His second novel The Trespasser (1912), was based on the diaries of his friend and colleague Helen Corke regarding her relationship with a married man that ended in his suicide. After another bought of pneumonia and a broken engagement with a Louie Burrows, Lawrence quit teaching to write full time. 

In March 1912 he met Frieda Weekly, a married woman six years his senior (he was twenty-six, she was thirty-two). She had three young children with her husband, who was Lawrence’s former modern languages teacher at university. Lawrence and Frieda eloped (having to legally leave behind her children), and left for Frieda’s parents home in Germany, near the disputed border with France. While there, Lawrence was accused of being a British spy, and so the couple moved south of Munich to escape. Lawrence memorialized what represented their ‘honeymoon’ in Look! We Have Come Through (1917).
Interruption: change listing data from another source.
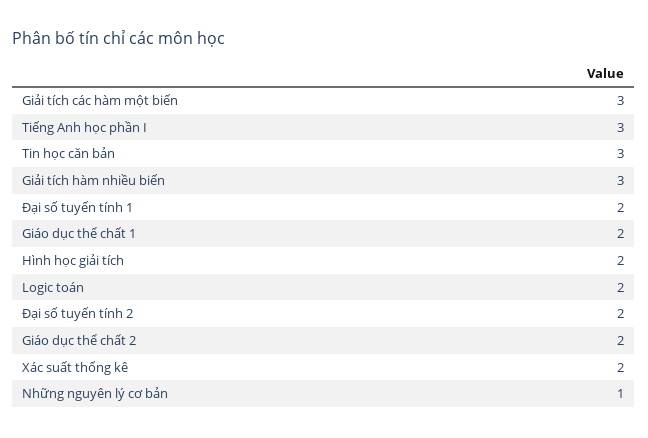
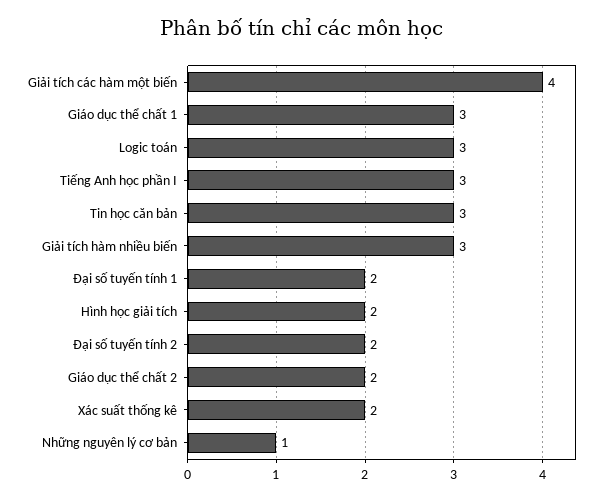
Giải tích các hàm một biến: 3 -> 4
Giáo dục thể chất 1: 2 -> 3
Logic toán: 2 -> 3

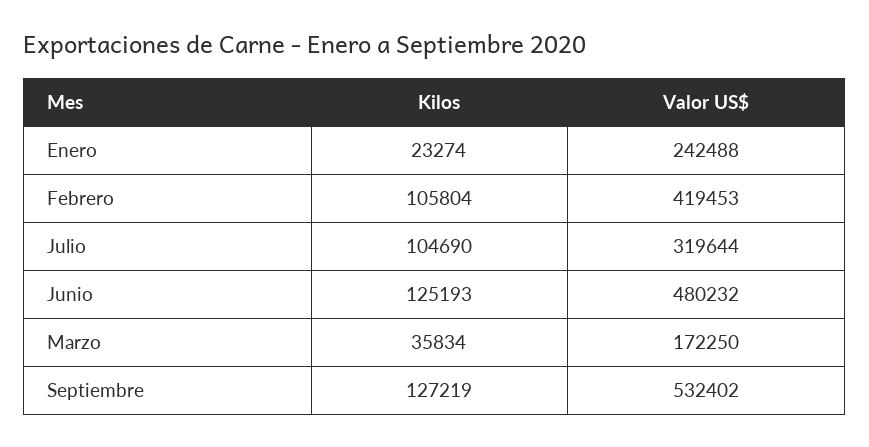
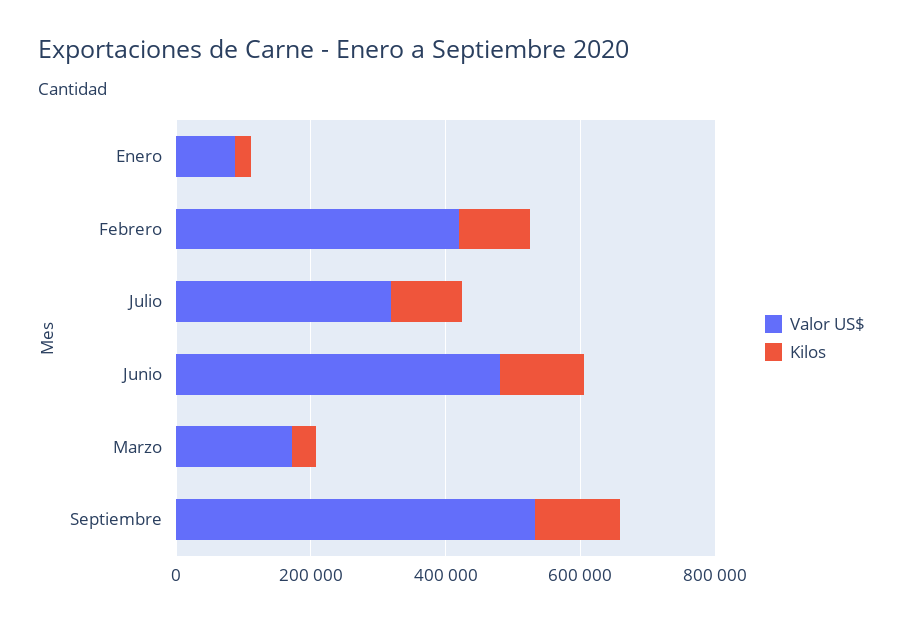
Valor US$, Enero: 242488 -> 100000

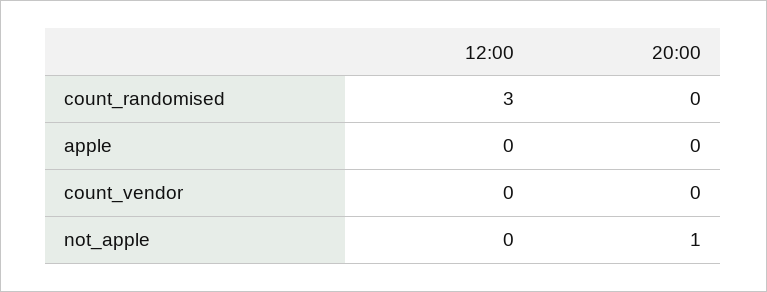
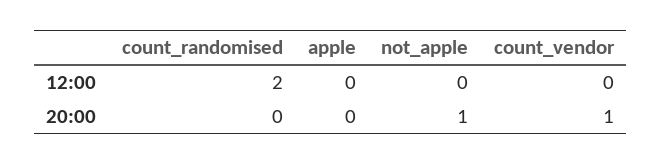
12:00, count_randomised: 3 -> 2
20:00, count_vendor: 0 -> 1

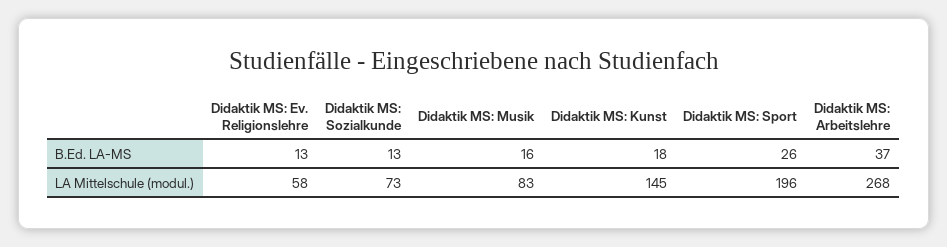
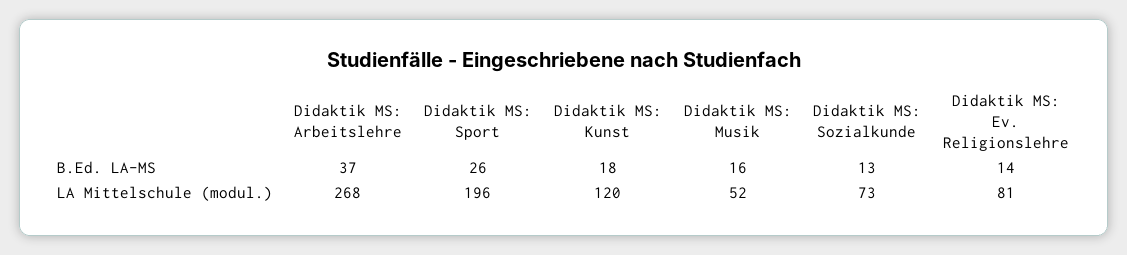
Didaktik MS: Ev. Religionslehre, B.Ed. LA-MS: 13 -> 14
Didaktik MS: Ev. Religionslehre, LA Mittelschule (modul.): 58 -> 81
Didaktik MS: Musik, LA Mittelschule (modul.): 83 -> 52
Didaktik MS: Kunst, LA Mittelschule (modul.): 145 -> 120

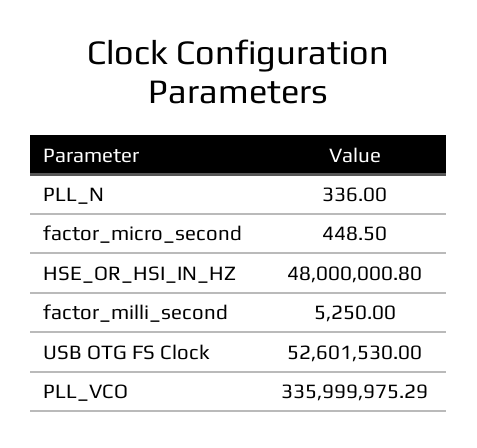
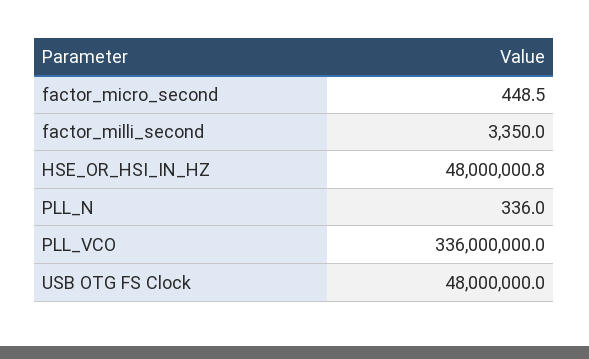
factor_milli_second: 5250 -> 3350
USB OTG FS Clock: 52601530 -> 48000000
PLL_VCO: 335999975.29 -> 336000000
In 1913 the couple returned to Britain for a short visit, then settled in Italy where Lawrence wrote the first draft of The Rainbow (1915)and Women in Love (1920). Both novels dealt frankly with sexual attraction, included same sex attraction, and were initially banned. 

Frieda gained a divorce from her husband and Lawrence and Frieda legally married July 13, 1914 during a stay in Britain. 

Notoriety gained through his publications and harassment by officials during WWI led Lawrence into what he called a ‘savage pilgrimage’ – exile from Britain. The couple traveled to Australia, Italy, France, Malta, Austria, Germany, Sri Lanka, the United States, and Mexico. He wrote constantly during this time, and is considered one of the finest travel writers in English. 

In 1922 they migrated to the United States, eventually settling in Taos, New Mexico, where they acquired a 160 acre ranch in exchange for the manuscript of Sons and Lovers.

On his fortieth birthday in 1925 the Lawrence’s left New Mexico and settled in Italy, where they made their home in a villa near Florence. During this time he wrote Lady Chatterley’s Lover, which was published privately in 1928 in Italy and 1929 in France. It was not published openly in the UK until 1960, and was also banned in the US, Canada, Austria, India and Japan. They story about a relationship between an upper class woman and a working class man became notorious for its explicit descriptions of sex and use of four-letter-words. 

Suffering from ill health most of his life, D.H. Lawrence died in France, March 2, 1930, at the age of 44, from tuberculosis.

Lesson from Lawrence:

Lawrence’s writing and lifestyle exiled him from his country and estranged him from home, but he forged on, pressed by the need to depict life and love honestly, baring truths to touch people’s souls.